I explored its interior until closing time. Then I walked around the east end, outside of the apse, where I took the above photo. The bells in the towers began to clang. They created one of the most powerful sounds I’ve ever heard, and I’m a seasoned hard rock lead guitarist.

The sound was so deep and resonant that I felt as though vibrations were coming from the building. Peering up at the towers from close range was a little frightening–the cathedral looked and sounded like a battery of energy that could have disintegrated me.
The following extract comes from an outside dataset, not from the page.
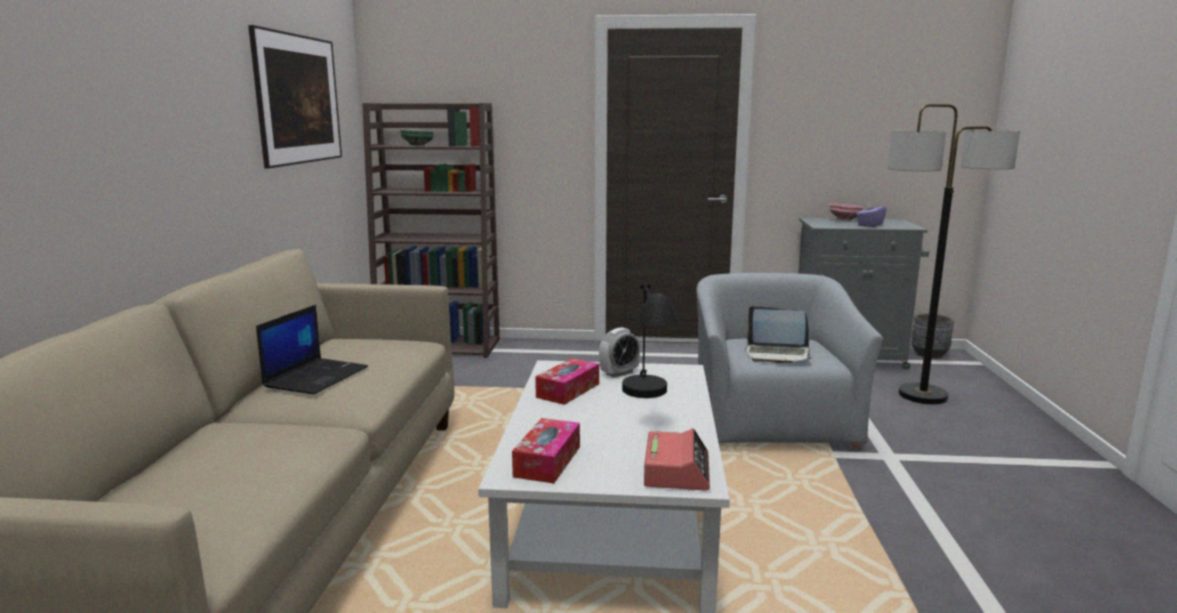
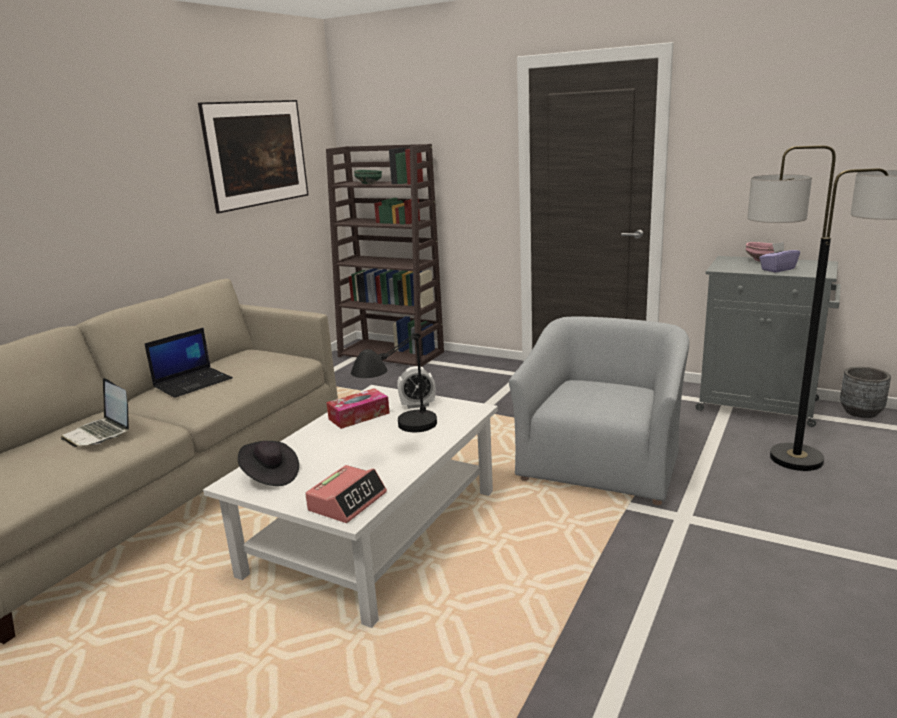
camera: 25 degrees right, 5 degrees up
tissue box [512,418,580,483] -> black hat [238,441,299,486]
laptop [745,306,812,363] -> laptop moved to [61,378,129,447]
People in the 12th century (when Worms Cathedral was begun) must have had similar feelings. Cathedrals were in the centers of towns, and the mechanical clock didn’t become common until the fourteenth century. The cathedral bells thundered at all significant times all day.  They synchronized everyone in the same temporal order (as Romanesque architecture ordered everyone in the same spatial configuration).

The 12th century was only beginning to develop the rich artistic media that began to grace Gothic cathedrals–stained glass windows and realistic sculpture. Without these new visual media, people must have been more focused on hearing. Sublime sounds must have moved people more than they do today. The powerful cathedral bells signified God’s power, and the melodious Gregorian chants carried His grace.

Romanesque cathedrals’ interiors were usually darker than the profusely windowed Gothic masterpieces. People couldn’t see as much of the Mass, but the singing, bells and liturgy must have reverberated through naves, transfixing everyone.

Romanesque cathedrals thus probably appealed to a different mixture of senses. Modern Westerners are often biased towards vision, but the ears were at least as important then. Perceive them with both senses, and you’ll appreciate one of the most profound statements about God’s majesty.

And watch your behinds, Uli Roth, Michael Schenker and other rock guitarists.